Nonetheless, the findings have important implications for public health. The significant association between awareness and educational level implies that health education campaigns should be tailored and multilingual, using visual tools to improve outreach. School-based programs and mobile health technologies could be effective in reaching young caregivers.

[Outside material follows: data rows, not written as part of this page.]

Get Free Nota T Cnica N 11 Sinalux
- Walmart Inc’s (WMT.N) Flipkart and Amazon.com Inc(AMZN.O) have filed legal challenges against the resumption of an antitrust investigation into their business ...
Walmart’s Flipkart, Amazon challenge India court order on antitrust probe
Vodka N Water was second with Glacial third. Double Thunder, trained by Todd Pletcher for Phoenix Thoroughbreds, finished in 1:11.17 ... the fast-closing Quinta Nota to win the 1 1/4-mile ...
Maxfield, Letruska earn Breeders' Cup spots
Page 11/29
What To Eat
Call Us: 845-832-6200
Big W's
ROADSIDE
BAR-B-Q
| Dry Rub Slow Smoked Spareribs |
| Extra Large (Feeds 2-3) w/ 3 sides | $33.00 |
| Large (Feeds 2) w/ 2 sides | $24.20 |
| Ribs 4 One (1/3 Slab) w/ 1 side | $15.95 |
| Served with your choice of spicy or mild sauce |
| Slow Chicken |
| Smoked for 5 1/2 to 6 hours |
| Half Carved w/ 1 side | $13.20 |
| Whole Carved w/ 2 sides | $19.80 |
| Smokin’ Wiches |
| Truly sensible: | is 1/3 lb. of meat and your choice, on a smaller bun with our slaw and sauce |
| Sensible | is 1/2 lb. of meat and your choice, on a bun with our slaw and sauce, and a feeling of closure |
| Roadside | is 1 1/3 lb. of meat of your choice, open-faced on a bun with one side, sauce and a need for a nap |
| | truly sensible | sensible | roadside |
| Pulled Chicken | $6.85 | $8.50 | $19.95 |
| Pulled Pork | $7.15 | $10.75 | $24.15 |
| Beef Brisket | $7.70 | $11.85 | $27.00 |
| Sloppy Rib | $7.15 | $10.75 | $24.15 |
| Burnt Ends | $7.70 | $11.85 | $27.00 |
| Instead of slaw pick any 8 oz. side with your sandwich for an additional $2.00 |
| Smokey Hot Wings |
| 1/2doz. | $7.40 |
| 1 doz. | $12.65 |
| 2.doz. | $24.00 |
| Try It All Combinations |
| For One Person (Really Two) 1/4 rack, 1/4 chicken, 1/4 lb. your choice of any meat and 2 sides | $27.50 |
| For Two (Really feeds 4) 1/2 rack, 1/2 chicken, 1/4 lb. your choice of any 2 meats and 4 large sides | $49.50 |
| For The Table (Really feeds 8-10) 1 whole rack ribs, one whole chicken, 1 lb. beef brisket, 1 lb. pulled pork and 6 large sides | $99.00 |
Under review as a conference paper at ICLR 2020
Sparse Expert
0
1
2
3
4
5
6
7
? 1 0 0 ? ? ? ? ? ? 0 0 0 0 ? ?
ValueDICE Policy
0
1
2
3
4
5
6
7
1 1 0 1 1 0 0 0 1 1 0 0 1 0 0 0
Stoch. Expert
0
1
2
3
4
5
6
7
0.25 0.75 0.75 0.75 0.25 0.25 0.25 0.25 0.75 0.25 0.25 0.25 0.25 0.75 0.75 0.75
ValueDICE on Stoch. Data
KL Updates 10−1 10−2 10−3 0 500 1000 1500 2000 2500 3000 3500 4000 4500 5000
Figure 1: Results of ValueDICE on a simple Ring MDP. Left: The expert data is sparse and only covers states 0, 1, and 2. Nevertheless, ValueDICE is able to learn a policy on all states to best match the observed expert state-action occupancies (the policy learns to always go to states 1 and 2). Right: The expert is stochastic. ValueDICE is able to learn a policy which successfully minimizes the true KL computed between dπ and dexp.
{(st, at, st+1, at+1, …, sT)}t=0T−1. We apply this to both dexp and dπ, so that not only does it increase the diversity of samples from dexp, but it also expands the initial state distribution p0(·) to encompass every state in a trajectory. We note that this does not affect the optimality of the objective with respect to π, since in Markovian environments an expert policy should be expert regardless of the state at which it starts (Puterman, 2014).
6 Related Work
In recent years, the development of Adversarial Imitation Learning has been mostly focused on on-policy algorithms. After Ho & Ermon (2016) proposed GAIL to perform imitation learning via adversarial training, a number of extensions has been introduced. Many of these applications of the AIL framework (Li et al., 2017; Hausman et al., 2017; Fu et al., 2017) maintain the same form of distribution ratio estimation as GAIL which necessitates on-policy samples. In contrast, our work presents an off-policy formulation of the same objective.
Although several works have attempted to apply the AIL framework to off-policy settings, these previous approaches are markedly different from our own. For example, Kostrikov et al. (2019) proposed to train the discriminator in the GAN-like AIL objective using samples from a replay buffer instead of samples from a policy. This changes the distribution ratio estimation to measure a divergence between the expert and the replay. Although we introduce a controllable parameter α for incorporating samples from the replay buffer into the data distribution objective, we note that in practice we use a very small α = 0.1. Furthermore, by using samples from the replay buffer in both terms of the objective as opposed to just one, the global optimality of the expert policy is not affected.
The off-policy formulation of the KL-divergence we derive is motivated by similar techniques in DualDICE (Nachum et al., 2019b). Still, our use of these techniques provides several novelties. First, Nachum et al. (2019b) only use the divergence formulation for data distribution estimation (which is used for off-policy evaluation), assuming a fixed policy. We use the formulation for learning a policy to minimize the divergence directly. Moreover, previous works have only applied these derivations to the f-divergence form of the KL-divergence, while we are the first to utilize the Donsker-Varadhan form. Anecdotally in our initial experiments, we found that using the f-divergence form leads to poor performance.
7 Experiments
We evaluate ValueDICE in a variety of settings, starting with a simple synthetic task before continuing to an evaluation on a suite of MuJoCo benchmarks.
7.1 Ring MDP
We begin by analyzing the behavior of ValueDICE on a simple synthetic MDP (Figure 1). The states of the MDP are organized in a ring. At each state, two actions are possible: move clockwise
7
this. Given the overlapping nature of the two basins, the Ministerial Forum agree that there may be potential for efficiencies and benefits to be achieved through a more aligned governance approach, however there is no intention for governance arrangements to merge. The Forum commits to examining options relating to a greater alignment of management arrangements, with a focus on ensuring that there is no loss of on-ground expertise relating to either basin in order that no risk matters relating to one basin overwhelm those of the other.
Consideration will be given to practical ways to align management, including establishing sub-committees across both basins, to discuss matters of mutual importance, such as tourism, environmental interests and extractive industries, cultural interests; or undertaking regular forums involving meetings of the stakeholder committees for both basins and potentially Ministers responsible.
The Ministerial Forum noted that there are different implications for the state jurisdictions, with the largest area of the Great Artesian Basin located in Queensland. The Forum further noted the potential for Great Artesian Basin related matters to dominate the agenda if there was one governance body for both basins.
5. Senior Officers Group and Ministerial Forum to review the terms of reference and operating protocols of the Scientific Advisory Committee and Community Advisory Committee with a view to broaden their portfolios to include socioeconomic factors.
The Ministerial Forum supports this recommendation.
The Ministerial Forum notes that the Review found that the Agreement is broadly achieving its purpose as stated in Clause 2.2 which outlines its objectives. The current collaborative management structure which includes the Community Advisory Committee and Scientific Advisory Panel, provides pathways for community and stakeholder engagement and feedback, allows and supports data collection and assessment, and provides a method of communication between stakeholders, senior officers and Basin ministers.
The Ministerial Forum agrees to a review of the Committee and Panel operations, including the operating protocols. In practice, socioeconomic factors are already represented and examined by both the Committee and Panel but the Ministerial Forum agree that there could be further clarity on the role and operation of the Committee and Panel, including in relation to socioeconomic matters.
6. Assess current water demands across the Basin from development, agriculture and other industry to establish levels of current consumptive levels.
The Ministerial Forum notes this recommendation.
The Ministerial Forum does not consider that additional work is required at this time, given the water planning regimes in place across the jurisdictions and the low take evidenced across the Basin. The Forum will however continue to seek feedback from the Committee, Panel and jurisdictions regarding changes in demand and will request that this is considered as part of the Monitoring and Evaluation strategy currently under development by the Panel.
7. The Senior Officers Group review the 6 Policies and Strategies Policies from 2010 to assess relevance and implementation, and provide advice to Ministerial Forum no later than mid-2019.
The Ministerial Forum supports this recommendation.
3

This study highlights a significant gap in awareness among caregivers regarding early signs and risk factors of juvenile diabetes mellitus. With nearly 40% of participants unaware of classic symptoms such as polyuria, polydipsia, and unexplained weight loss, there exists an urgent need for structured educational interventions at the community level. The findings also underscore the role of caregiver education and family history in shaping diabetes awareness and risk perception. Notably, higher awareness was significantly associated with a family history of diabetes and graduate-level education. Lifestyle risk factors like high sugar consumption and physical inactivity were prevalent among children, emphasizing the need for preventive counseling. Public health strategies should incorporate school-based screening, targeted health education for parents, and primary care reinforcement for early diagnosis and referral. Early identification and education are critical to reducing disease burden and improving long-term outcomes in the pediatric population.